2. Article 13 must be interpreted as meaning that the defence also applies to limitation periods or other time-bars relating to actions to set aside transactions under the law governing the act challenged by the liquidator.
3. The relevant procedural requirements for an action to set a transaction aside are to be determined, for the purposes of the application of Article 13, according to the law governing the act challenged by the liquidator.
As such, Mr Lutz's defence succeeded and the Liquidator was time barred from bringing his claim. This case provides useful clarity on the application of Article 13, and insolvency office holders looking to challenge actions with a cross border element should be aware of the applicable foreign laws before seeking to set aside such a transaction.

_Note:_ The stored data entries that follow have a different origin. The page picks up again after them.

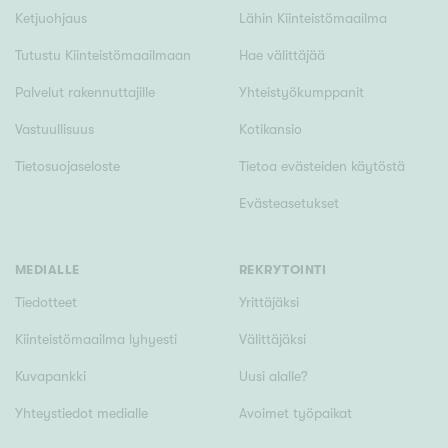
Ketjuohjaus
Lähin Kiinteistömaailma
Tutustu Kiinteistömaailmaan
Hae välittäjää
Palvelut rakennuttajille
Yhteistyökumppanit
Vastuullisuus
Kotikansio
Tietosuojaseloste
Tietoa evästeiden käytöstä
Evästeasetukset
MEDIALLE
REKRYTOINTI
Tiedotteet
Yrittäjäksi
Kiinteistömaailma lyhyesti
Välittäjäksi
Kuvapankki
Uusi alalle?
Yhteystiedot medialle
Avoimet työpaikat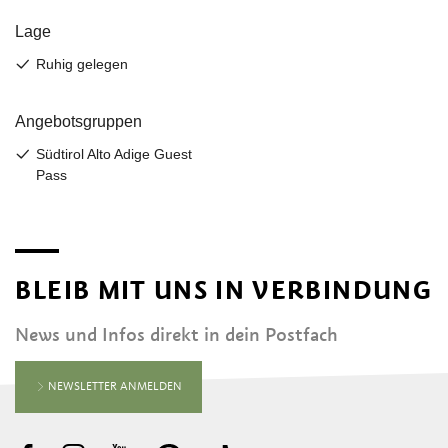
BLEIB MIT UNS IN VERBINDUNG
News und Infos direkt in dein Postfach
NEWSLETTER ANMELDEN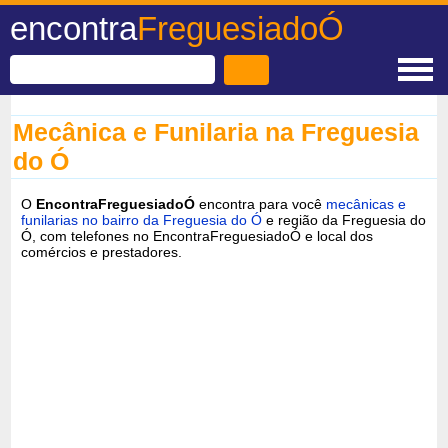
encontra
FreguesiadoÓ
Mecânica e Funilaria na Freguesia
do Ó
O
EncontraFreguesiadoÓ
encontra para você
mecânicas e
funilarias no bairro da Freguesia do Ó
e região da Freguesia do
Ó, com telefones no EncontraFreguesiadoÓ e local dos
comércios e prestadores.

The Trustee of Lehman Brothers Holdings Inc loses his appeal to realise $4 billion worth of assets for creditors
In Giddens v Barclays Capital, US Supreme Court, No. 14-710 the US Supreme Court has ruled in favour of London-based Barclays Plc in relation to a claim over brokerage assets acquired from Lehman Brothers Holdings Inc as part of a purchase agreement in September 2008. The Trustee of Lehman Brothers Inc., James Giddens, sought to recover $4 billion worth of margin assets for the brokerage's creditors in an appeal of a Second Circuit ruling from 2014 on grounds that the Court violated the Bankruptcy Code and due process. He sought to rely on representations made by both sides at the bankruptcy court sale hearing that "no cash" was to be included in the sale, and put forward an argument that too much weight was afforded to a post-transaction 'clarification' letter entitling Barclays to the assets. However, the Supreme Court rejected the trustees appeal, leaving intact the Second Circuit's ruling that the margin assets did not constitute "cash".

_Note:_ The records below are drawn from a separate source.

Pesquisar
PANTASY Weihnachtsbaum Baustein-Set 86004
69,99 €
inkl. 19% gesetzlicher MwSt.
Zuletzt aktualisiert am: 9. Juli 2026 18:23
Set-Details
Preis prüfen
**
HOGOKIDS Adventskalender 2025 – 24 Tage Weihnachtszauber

Cyprus introduces foreclosure laws which signal a big step towards economic recovery
The main framework for the adoption of modern foreclosure and insolvency legislation, which is necessary to reduce the high level of non-performing loans, has been approved by the Cypriot House of Representatives. Plans for the legislation had to be finalised before the periodic review of Cyprus' aid programme, conducted by teams from the IMF, European Commission and the European Central Bank (together 'Troika') could be concluded. The conclusion of the review means that not only will further rescue funds be released to Cyprus, as the foreclosure legislation was an essential condition of a 10 billion euro bailout deal from Troika, but the county is also now eligible for participation in the ECB's quantitative easing programme. It is hoped that these changes will attract foreign investment, promote job creation and facilitate the country's economic recovery.
Irish banks can no longer veto insolvency arrangements
The Irish Government has announced an effective removal of the veto wielded by banks over proposed insolvency arrangements as part of its new package to deal with mortgage arrears. Courts will be able to override the objections of the banks arrangements put forward by advisers to those in mortgage distress if it is felt the proposals are "fair and reasonable". Minister for Justice Frances Fitzgerald said: "The key change would be that we would introduce a power for the courts to consider a review where settlements had been turned down. There would now be an opportunity and an option for the court to review the settlement."